■ **GOAL**
Copy word for word every line of the items from the first line through the line containing "The clock reads 4:16", with both ends included.

■ **DATASET CONTENT**

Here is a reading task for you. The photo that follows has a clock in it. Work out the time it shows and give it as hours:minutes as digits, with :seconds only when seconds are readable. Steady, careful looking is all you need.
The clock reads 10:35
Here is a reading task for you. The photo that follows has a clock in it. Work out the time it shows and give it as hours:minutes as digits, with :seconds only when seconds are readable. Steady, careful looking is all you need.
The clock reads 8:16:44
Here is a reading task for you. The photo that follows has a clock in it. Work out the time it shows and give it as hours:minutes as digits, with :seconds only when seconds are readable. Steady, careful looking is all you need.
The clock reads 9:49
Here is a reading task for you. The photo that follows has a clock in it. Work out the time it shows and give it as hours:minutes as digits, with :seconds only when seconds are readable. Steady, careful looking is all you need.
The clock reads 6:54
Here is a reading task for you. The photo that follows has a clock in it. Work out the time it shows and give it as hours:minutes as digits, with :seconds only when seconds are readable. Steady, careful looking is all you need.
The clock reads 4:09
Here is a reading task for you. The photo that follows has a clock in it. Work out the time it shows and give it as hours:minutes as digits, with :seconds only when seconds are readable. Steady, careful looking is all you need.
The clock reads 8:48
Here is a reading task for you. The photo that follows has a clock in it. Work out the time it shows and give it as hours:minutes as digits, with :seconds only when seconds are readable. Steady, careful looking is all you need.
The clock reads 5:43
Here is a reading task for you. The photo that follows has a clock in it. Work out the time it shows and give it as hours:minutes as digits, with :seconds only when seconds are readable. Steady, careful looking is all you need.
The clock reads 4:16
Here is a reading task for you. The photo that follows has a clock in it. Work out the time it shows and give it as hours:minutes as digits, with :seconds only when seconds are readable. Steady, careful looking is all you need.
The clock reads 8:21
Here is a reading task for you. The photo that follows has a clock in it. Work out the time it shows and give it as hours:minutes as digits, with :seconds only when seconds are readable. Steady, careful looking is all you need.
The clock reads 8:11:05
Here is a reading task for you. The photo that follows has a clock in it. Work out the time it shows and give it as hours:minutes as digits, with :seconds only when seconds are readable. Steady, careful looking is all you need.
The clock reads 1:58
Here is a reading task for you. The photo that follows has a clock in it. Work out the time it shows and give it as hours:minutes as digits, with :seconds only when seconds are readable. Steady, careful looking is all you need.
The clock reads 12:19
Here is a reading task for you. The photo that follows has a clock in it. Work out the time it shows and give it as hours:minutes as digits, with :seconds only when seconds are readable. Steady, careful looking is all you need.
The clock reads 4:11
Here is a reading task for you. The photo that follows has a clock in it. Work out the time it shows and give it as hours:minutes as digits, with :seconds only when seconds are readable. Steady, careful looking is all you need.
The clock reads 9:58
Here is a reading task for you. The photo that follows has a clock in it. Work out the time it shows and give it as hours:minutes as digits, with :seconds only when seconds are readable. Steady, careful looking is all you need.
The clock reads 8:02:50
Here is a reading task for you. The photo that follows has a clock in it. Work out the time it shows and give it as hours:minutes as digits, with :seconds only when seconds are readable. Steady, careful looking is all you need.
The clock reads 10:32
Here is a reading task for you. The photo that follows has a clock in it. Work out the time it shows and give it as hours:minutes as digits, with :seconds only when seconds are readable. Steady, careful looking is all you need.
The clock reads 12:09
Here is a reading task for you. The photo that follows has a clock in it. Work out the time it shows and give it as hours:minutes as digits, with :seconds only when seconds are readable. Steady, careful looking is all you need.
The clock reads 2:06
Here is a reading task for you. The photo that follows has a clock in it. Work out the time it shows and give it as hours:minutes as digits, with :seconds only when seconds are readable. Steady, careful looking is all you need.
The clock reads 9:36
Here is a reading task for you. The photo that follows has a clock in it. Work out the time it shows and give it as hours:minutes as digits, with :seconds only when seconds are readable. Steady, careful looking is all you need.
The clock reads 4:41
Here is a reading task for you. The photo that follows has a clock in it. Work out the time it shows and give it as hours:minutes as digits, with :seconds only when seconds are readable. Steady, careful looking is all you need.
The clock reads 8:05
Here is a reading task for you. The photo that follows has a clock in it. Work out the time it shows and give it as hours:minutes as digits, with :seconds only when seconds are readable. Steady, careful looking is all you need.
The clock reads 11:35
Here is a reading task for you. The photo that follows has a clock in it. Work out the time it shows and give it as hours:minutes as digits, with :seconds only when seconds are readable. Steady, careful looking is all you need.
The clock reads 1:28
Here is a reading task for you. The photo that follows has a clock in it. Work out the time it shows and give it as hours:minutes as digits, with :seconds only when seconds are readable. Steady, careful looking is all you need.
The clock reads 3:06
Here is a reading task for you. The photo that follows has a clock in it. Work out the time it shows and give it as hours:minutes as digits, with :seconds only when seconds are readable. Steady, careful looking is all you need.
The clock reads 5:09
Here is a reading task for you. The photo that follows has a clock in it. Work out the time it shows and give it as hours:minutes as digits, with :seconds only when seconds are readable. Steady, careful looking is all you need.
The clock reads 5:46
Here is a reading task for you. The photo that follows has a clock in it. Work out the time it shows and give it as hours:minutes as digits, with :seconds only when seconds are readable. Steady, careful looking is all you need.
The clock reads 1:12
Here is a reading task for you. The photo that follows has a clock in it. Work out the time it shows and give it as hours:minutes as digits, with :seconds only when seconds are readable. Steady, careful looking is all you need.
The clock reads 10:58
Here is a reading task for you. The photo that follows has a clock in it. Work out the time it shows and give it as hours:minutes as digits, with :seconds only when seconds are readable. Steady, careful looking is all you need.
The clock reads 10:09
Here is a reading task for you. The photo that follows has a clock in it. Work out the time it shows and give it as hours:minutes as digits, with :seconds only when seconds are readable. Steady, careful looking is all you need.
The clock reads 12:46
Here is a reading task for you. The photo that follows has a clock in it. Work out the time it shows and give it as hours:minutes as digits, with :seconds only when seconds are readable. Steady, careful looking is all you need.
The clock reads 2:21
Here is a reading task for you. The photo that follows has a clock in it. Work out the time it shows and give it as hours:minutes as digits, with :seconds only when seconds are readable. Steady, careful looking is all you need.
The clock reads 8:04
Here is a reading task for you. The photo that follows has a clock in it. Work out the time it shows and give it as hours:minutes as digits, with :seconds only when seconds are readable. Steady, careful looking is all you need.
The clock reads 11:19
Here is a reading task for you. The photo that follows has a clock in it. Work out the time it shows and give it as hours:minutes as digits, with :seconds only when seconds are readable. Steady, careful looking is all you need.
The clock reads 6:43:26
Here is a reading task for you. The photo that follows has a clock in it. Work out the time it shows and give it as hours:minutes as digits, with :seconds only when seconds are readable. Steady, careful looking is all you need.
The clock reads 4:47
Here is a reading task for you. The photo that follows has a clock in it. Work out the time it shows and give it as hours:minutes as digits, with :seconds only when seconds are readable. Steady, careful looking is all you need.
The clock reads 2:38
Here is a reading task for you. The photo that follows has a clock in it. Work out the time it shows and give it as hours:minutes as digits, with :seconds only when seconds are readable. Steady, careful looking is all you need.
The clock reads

■ **FINAL ANSWER**
Here is a reading task for you. The photo that follows has a clock in it. Work out the time it shows and give it as hours:minutes as digits, with :seconds only when seconds are readable. Steady, careful looking is all you need.
The clock reads 10:35
Here is a reading task for you. The photo that follows has a clock in it. Work out the time it shows and give it as hours:minutes as digits, with :seconds only when seconds are readable. Steady, careful looking is all you need.
The clock reads 8:16:44
Here is a reading task for you. The photo that follows has a clock in it. Work out the time it shows and give it as hours:minutes as digits, with :seconds only when seconds are readable. Steady, careful looking is all you need.
The clock reads 9:49
Here is a reading task for you. The photo that follows has a clock in it. Work out the time it shows and give it as hours:minutes as digits, with :seconds only when seconds are readable. Steady, careful looking is all you need.
The clock reads 6:54
Here is a reading task for you. The photo that follows has a clock in it. Work out the time it shows and give it as hours:minutes as digits, with :seconds only when seconds are readable. Steady, careful looking is all you need.
The clock reads 4:09
Here is a reading task for you. The photo that follows has a clock in it. Work out the time it shows and give it as hours:minutes as digits, with :seconds only when seconds are readable. Steady, careful looking is all you need.
The clock reads 8:48
Here is a reading task for you. The photo that follows has a clock in it. Work out the time it shows and give it as hours:minutes as digits, with :seconds only when seconds are readable. Steady, careful looking is all you need.
The clock reads 5:43
Here is a reading task for you. The photo that follows has a clock in it. Work out the time it shows and give it as hours:minutes as digits, with :seconds only when seconds are readable. Steady, careful looking is all you need.
The clock reads 4:16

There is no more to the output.